I spent Saturday recovering from this, which meant missing megamole's party, to my disappointment. We did manage to walk along the river to Kettle's Yard and enjoyed the current exhibition in the gallery section there. There was a surprisingly high proportion of emotionally striking pieces compared to incomprehensible modern stuff. One of the artists overheard us talking about her Stations of the Cross, but we were only saying positive things so that wasn't too embarrassing. Then there was a gathering in the Carlton with lots of lovely people, so that was pleasing.
As we were leaving the pub my body decided it was a good time to be thoroughly ill, after several days of feeling like I might be coming down with something. So since Saturday evening I've been feverish, headachey, and suffering from a really painful sore throat. I don't think I've been this miserable in ten years. cartesiandaemon was fantastically patient and sympathetic with me; he fed me lots of tea and tasty food that I could actually face, and sat and watched Love actually with me when I didn't have the brainpower for anything else.
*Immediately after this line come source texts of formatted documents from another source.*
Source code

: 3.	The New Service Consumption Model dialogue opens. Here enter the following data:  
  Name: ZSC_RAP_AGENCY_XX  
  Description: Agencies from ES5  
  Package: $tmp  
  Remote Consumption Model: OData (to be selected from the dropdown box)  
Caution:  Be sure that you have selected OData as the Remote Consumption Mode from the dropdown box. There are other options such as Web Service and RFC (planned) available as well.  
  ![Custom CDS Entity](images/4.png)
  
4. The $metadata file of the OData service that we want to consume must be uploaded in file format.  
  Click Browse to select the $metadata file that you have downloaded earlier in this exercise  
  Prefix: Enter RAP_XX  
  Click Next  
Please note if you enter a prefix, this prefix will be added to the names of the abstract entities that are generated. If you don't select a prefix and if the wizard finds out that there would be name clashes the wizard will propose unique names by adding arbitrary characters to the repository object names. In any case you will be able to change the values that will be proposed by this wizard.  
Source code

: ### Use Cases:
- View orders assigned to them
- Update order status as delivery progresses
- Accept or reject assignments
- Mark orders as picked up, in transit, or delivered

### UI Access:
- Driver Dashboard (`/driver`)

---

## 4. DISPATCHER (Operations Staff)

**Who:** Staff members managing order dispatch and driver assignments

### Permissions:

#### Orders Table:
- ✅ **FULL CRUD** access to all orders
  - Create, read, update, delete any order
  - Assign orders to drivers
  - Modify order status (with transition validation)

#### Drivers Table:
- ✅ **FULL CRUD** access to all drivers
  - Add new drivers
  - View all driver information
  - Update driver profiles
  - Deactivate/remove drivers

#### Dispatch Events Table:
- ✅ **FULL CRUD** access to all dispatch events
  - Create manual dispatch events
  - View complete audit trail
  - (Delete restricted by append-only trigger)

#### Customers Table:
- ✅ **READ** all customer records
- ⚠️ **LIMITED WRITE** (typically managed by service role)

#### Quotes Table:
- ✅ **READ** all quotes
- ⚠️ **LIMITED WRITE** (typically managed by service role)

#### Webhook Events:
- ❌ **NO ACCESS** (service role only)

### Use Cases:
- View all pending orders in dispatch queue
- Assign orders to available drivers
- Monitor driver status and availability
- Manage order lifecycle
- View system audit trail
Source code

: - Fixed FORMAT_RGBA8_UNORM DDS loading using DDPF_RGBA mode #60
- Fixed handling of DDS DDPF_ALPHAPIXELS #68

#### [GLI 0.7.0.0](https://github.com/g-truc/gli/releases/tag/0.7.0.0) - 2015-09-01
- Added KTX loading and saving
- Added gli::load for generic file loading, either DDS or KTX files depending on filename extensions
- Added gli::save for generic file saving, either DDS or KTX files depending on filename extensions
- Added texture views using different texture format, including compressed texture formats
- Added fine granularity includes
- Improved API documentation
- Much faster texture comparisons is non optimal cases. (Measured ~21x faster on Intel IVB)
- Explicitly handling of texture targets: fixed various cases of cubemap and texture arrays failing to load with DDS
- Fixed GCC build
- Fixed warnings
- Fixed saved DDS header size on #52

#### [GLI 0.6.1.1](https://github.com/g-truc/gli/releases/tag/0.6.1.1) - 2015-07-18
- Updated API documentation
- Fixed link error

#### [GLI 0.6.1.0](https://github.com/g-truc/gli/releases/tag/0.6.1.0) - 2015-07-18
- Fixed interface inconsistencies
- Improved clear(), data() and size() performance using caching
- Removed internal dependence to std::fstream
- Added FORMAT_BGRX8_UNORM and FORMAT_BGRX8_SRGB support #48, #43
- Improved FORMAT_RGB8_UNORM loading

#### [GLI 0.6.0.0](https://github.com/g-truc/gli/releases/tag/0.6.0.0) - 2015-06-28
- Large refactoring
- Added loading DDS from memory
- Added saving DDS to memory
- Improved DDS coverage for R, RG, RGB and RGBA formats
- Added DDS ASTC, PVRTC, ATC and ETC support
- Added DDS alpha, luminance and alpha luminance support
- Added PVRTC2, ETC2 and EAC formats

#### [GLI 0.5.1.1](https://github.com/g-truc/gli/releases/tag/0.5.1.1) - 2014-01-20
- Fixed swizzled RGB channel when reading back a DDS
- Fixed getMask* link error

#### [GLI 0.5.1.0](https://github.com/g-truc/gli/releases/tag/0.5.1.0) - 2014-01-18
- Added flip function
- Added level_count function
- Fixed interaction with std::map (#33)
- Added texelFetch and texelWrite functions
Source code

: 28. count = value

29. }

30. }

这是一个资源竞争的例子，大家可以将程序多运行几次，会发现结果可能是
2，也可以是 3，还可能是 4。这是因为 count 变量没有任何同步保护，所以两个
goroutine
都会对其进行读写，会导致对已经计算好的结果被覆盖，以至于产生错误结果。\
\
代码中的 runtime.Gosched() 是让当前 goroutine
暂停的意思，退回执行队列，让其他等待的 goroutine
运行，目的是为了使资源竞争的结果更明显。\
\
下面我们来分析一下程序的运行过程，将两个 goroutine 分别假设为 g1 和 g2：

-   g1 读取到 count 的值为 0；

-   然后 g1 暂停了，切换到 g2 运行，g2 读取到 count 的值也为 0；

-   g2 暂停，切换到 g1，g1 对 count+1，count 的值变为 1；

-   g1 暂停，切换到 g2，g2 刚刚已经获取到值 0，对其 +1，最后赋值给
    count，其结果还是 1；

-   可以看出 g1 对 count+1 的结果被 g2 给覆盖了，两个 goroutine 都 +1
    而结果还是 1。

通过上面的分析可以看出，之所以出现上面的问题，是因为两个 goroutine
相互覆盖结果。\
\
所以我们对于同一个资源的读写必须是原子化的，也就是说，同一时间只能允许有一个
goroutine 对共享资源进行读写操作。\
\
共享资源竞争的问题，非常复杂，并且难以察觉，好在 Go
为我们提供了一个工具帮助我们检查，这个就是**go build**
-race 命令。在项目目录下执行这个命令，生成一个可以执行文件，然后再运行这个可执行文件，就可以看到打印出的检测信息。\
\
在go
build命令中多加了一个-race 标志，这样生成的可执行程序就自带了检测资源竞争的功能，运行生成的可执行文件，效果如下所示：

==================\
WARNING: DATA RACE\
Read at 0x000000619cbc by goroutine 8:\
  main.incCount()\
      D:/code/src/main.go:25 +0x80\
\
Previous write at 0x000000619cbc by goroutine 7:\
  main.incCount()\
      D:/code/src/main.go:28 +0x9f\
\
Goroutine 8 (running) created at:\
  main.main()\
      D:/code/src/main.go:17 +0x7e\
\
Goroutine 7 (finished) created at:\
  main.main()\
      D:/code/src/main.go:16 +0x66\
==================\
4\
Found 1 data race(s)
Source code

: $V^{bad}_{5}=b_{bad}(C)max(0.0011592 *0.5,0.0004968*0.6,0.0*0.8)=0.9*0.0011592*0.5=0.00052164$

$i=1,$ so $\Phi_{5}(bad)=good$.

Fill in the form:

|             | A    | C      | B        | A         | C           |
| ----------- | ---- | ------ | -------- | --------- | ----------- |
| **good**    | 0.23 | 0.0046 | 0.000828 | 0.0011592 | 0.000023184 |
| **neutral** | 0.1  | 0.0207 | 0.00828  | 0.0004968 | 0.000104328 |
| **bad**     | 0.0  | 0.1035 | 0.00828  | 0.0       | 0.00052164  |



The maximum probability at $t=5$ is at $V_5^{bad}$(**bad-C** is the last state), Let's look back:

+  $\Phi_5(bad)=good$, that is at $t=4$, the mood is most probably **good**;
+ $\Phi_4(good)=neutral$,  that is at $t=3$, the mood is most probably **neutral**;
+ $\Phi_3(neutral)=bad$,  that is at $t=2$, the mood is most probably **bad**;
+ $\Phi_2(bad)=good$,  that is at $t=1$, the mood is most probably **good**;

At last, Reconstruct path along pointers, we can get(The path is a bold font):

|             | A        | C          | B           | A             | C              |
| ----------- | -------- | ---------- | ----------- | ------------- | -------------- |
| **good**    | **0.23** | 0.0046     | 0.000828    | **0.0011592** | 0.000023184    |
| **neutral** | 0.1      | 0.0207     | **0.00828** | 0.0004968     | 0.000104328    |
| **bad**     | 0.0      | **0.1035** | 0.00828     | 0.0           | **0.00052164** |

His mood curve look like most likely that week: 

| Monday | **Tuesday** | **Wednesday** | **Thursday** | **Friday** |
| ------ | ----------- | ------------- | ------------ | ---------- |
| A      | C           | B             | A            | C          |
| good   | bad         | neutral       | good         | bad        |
I'd promised the parents that I would go and help them with a community chanukah party Sunday evening. Actually I wasn't much help as I was too dizzy to stand most of the time and reckoned I probably shouldn't be handling food. But cartesiandaemon agreed to walk with me to the venue, which was a great relief as the state I was in I don't think I'd have made it on my own, and once he was there got involved in helping with the food prep and even stayed for some of the party.
I had a horrible night, and today I'm mostly just sitting around feeling sorry for myself. My laptop doesn't want to connect to the wireless here so I'm borrowing Mum's computer to post about how sick and miserable I am. I am supposed to be travelling to cartesiandaemon's family on Wednesday, so I hope I'm feeling somewhat less horrible by then.